Your task
Pictures are not part of the copy; retype all the records below exactly.

::::::::

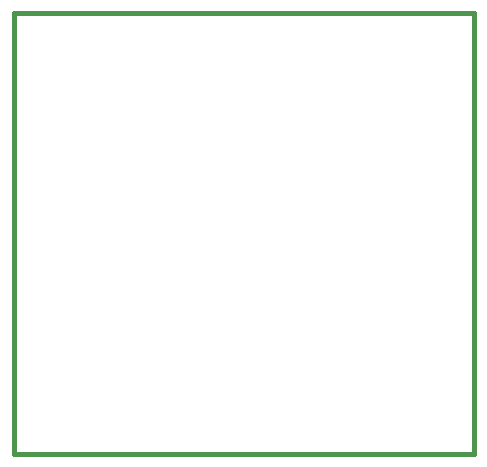
<source format=gko>
G04 Layer_Color=16711935*
%FSLAX44Y44*%
%MOMM*%
G71*
G01*
G75*
%ADD28C,0.3810*%
D28*
X0Y0D02*
Y372745D01*
X389382D01*
Y0D02*
Y372745D01*
X0Y0D02*
X389382D01*
M02*

</source>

::::::::

Output below
<source format=gko>
G04 Layer_Color=16711935*
%FSLAX44Y44*%
%MOMM*%
G71*
G01*
G75*
%ADD28C,0.3810*%
D28*
X0Y0D02*
Y372745D01*
X389382D01*
Y0D02*
Y372745D01*
X0Y0D02*
X389382D01*
M02*

</source>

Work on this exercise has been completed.